Life beyond OKRs: Tools for goal-setting

Ok, here’s the thing. I didn’t share this talk I’m doing on Thursday when it was announced because as much as I tried, I just didn’t feel like the story was coming together. Writing this talk was much harder than some others that I’ve done, but I think I finally got there last night. So with only a few hours to spare, here you go…

In Life beyond OKRs: Tools for goal-setting I’m going to talk about our team’s foundation (principles & values), how we set goals, and how we plan and execute. If that’s your thing, come join us!

Managing feature requests from stakeholders

It might be controversial, but I tend to agree with Kax Uson point about managing feature requests from stakeholders:

I have learned that it’s perfectly alright for stakeholders to have solution requests. And to expect them to bring problems to us is unrealistic.

The post gives some good advice on how to translate solution requests into problems/opportunities that teams can solve:

Speak the language they speak. Talk about the benefits and impact of their requests. If you do build the feature they’re asking for, what value would it provide for the customers/users and the company? Speak in outcomes.

Evaluating AI product opportunities by plotting them on a “Survival Curve”
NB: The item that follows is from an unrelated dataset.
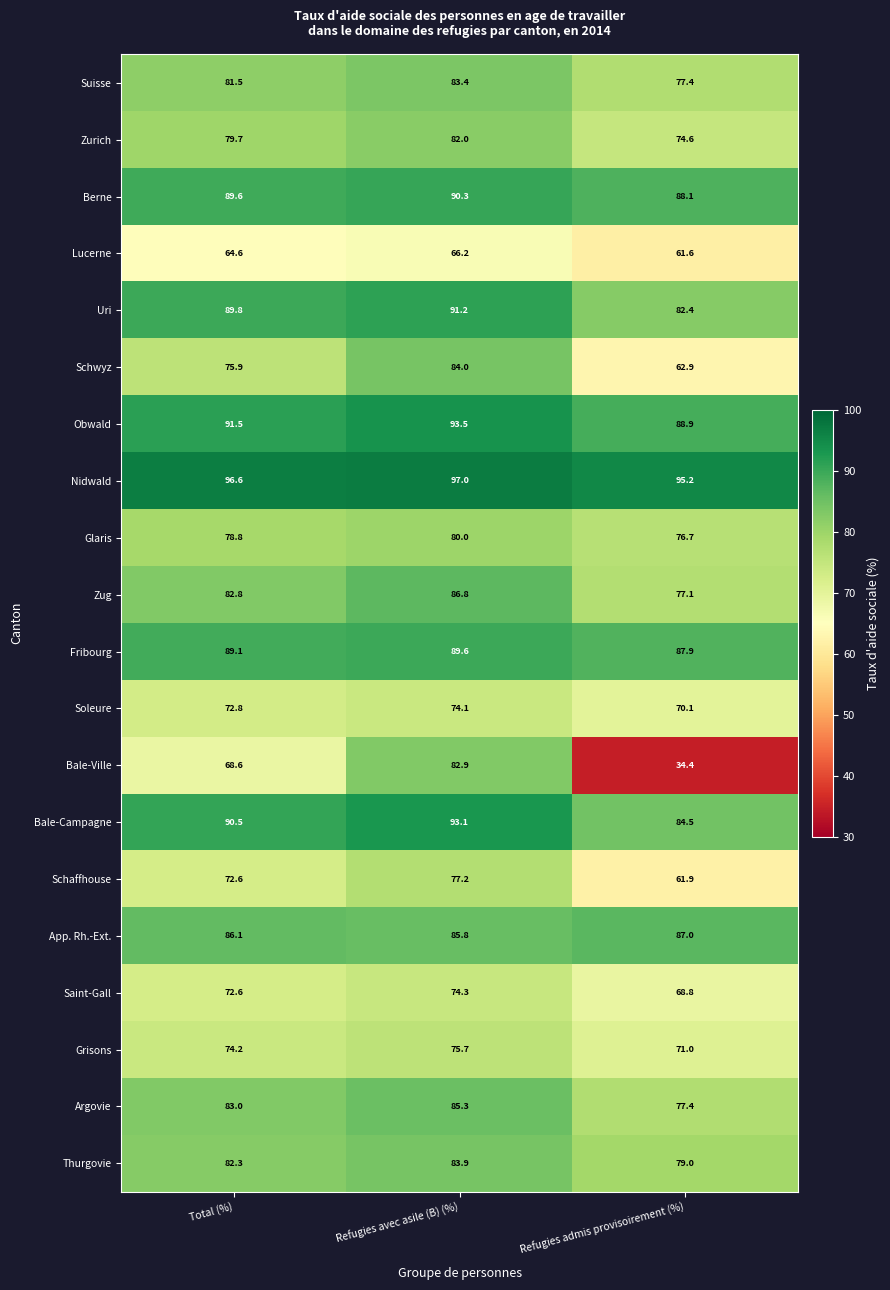

The value of Zurich at Refugies avec asile (B) (%) is 82.0. True or false?

True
Aniket Deosthali (Head of Product for Conversational Commerce at Walmart) provides a great framework for evaluating AI product opportunities in How to Build AI Products People Want:

The most efficient way to evaluate AI opportunities and unlock the advantages of AI is by using the Consideration x Context framework. Let’s start with some baseline definitions.

Y-Axis = Consideration: The amount of effort required to make a decision.
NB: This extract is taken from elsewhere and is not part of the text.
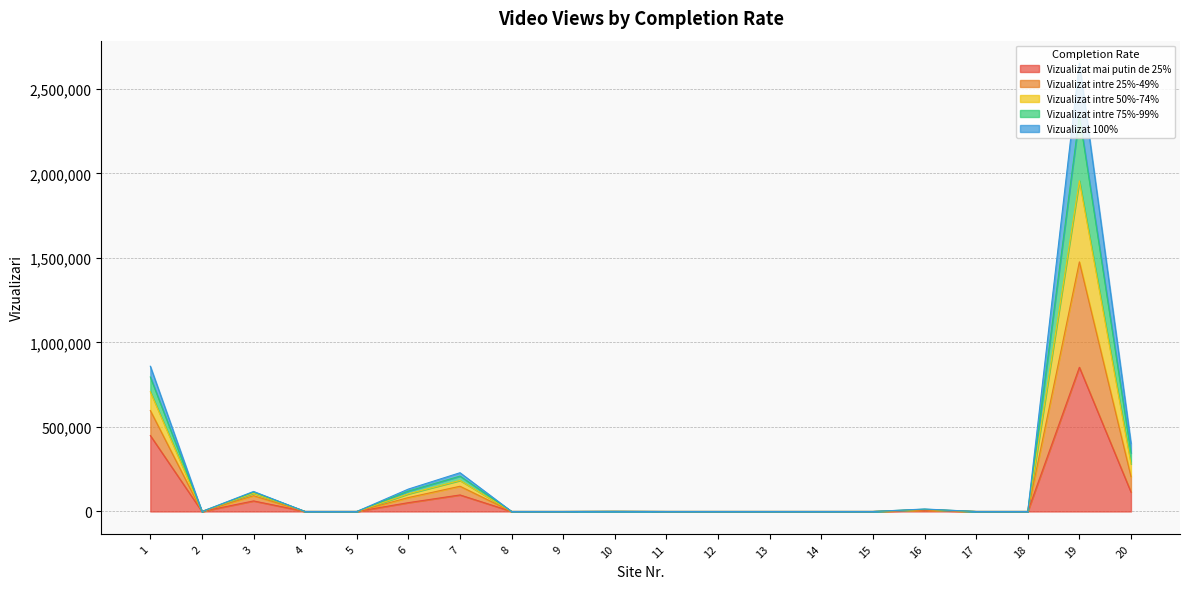

At which label does Vizualizat mai putin de 25% reach its peak?

19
The more thought you put into a decision, the higher consideration it is. For example, choosing a dish detergent is “low consideration” for most shoppers, compared to buying a car which is “high consideration.” Consideration can be represented as a function of the number of compelling alternatives and the stakes - users’ tolerance for errors, for example.

X-Axis = Context: The volume of abstract concepts AI needs to know. 
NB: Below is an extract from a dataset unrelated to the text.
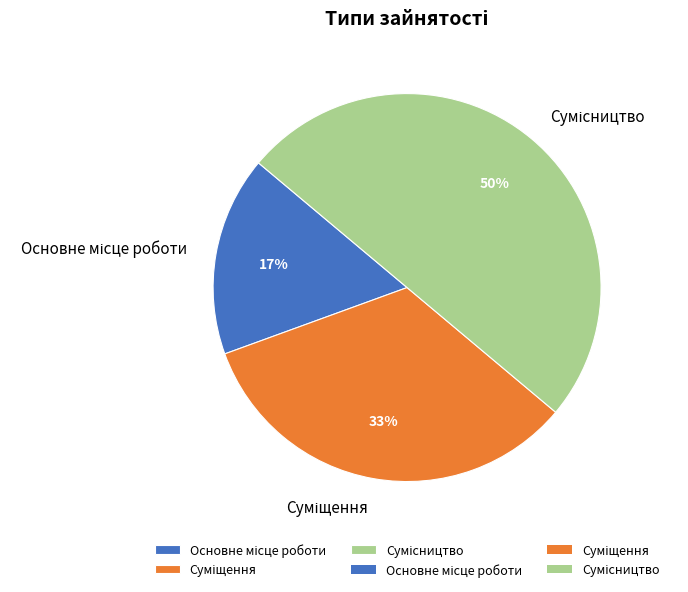

To the nearest percent, what is the difference between the largest and smallest slice percentages?

33%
Context refers to how many abstract concepts a model needs to know in order to provide a useful response. Does it only need to understand a small batch of data points (like a product catalog), or does it need to understand the entire internet (like ChatGPT)?

He goes on to explain how to plot different solutions on a “Survival Curve.” If you work on AI products this is one of the rare actually helpful articles for PMs in the area of AI and LLMs.

Experimentation in the real world: Southwest Airlines

The post 7 innovations that Southwest is testing to improve its crucial turn times is a great real-world example of experimentation in product (make sure your ad blockers are charged for this one, it’s published on The Points Guy…).

Zach Griff goes over several ideas Southwest Airlines are trying to improve the time between when a flight arrives and leaves again. For instance, for when you’re queuing on the jet bridge:

The first is the installation of Bluetooth speakers in the jet bridge, which play (royalty-free) disco, electronic dance music, hip-hop and kids music during boarding and deplaning. Listening to music at a high beats-per-minute rate is scientifically proven to get people moving faster and more efficiently, according to McCartan, which is exactly what Southwest wants during one of the most critical phases of the turn.

There are lots of learnings for PMs sprinkled throughout the post.

How much product data is enough?

I really like this list of heuristics by Itamar Gilad for how much data you should have before launching product features/improvements:

  • Never launch anything solely based on opinions.
  • It’s ok to release minor tweaks based on assessment.
  • Having supporting data (without testing) is enough to launch only very small, low-risk, easy-to-revert changes.
  • Everything else should be validated through tests and experiments. However there are various levels of testing to choose from with different associated costs and confidence levels.  
  • How much validation you need depends on: a) the cost of building the idea in full, b) how risky it is, and c) your risk tolerance. 

Conf Meter Quads scaled

It’s also the first time I’ve come across his confidence calculator, which looks like a really useful tool (email-gated, though…).